Member of the National Council of Switzerland
- Incumbent
- Assumed office 2023

Personal details
- Born: 6 January 1989 (age 37)
- Party: Social Democratic Party of Switzerland
- Alma mater: University of Lausanne

= Brenda Tuosto =

Swiss politician (born 1989)

Brenda Tuosto (born 6 January 1989) is a Swiss politician from the Social Democratic Party and urban planner. She has been a member of the National Council since 2023.

== Early life ==
Brenda Tuosto was born in January 1989. She grew up in Les Tuileries-de-Grandson, a village near Grandson.

Tuosto studied geography at the University of Lausanne and has a master's degree in urban planning.

Until her election to the Municipality (Exekutive) of Yverdon-les-Bains in 2021, she worked for the city of Biel as co-responsible for the transport sector, having previously been involved with the Yverdon bypass project.

[Rows of question data]
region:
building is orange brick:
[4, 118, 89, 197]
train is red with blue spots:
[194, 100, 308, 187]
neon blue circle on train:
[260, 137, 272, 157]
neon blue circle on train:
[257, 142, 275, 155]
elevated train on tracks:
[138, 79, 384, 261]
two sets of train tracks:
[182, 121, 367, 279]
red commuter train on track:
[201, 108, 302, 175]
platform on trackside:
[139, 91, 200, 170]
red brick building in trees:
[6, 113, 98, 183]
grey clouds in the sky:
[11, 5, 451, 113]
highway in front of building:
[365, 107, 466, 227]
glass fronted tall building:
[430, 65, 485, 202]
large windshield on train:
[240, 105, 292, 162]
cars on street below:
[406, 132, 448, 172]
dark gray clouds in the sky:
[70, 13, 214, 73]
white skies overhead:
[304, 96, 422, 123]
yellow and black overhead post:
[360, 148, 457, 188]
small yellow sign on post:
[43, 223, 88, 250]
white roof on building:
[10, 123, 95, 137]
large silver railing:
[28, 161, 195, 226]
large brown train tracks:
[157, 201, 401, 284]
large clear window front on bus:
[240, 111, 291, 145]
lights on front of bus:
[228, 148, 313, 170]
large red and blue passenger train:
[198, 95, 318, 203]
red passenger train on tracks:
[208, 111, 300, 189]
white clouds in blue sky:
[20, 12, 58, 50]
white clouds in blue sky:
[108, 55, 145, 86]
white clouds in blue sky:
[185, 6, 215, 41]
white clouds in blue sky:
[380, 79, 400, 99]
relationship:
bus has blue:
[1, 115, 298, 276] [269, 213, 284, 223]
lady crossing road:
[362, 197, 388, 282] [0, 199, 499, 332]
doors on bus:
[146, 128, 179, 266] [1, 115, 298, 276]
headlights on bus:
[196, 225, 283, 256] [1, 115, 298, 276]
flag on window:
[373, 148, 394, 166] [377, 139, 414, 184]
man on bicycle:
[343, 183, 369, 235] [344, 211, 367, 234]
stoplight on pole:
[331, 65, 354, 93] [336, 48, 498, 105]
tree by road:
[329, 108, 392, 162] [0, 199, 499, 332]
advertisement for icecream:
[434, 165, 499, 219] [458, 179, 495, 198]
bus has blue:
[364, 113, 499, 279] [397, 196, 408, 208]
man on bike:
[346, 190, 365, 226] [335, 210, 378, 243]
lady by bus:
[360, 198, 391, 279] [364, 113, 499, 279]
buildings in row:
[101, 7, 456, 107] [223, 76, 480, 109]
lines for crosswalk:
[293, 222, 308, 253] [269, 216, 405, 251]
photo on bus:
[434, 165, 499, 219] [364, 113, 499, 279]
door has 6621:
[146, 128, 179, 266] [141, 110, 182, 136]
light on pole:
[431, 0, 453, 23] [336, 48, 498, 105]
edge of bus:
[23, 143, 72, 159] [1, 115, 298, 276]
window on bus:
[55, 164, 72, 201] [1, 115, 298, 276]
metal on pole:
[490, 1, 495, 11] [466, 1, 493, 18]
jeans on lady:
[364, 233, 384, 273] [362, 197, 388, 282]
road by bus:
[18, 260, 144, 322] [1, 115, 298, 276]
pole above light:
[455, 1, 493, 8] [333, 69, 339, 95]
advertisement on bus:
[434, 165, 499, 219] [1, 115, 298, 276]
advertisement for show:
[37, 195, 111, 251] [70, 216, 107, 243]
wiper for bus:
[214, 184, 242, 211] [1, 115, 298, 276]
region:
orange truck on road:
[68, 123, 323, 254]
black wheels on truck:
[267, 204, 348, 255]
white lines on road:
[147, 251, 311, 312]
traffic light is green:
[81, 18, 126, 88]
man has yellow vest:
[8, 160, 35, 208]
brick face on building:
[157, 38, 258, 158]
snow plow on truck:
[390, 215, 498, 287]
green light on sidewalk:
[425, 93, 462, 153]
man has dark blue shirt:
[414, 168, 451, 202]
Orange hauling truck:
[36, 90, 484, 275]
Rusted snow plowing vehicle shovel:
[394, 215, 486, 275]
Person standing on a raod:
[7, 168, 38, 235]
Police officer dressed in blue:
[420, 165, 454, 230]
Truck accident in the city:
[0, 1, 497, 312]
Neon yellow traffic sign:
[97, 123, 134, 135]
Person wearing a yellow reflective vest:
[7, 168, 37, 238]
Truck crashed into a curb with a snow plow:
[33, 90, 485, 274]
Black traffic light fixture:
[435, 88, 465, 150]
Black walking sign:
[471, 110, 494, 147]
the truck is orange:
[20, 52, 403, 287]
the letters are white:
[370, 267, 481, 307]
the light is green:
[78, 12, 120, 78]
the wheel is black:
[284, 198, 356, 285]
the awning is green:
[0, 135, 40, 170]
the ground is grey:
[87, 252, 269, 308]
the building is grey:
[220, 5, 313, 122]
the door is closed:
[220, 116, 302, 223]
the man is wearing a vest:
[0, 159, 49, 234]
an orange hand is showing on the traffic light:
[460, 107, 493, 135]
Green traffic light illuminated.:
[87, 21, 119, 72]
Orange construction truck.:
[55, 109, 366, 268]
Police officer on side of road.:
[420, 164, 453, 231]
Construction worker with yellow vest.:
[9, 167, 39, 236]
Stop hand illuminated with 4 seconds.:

• [Tasks]:
**a)** According to the Brenda Tuosto article, where did she grow up?
**b)** Reproduce the Brenda Tuosto article from "- Party: Social" up to and including "village near Grandson.".
**c)** Please pick up the Brenda Tuosto article after its last sentence and carry it on.

• [Outputs for the tasks]:
**a)** In Les Tuileries-de-Grandson, a village near Grandson.

**b)**
- Party: Social Democratic Party of Switzerland
- Alma mater: University of Lausanne

= Brenda Tuosto =

Swiss politician (born 1989)

Brenda Tuosto (born 6 January 1989) is a Swiss politician from the Social Democratic Party and urban planner. She has been a member of the National Council since 2023.

== Early life ==
Brenda Tuosto was born in January 1989. She grew up in Les Tuileries-de-Grandson, a village near Grandson.

**c)**
== Political career ==
She was a member of the Young Greens before joining the Social Democratic Party.

She served on the Grandson Municipal Council (legislative) from 2016 to 2021.

In March 2021, she was elected to the Yverdon municipal council (executive) in the first round of voting with 52.3% of the vote, making her the third-strongest candidate. There, she is responsible for the building department and the environment and mobility department.

In the 2023 Swiss federal election, she secured the first substitute position for her party. With the election of Pierre-Yves Maillard to the Council of States in the same elections, she immediately moved up to the National Council.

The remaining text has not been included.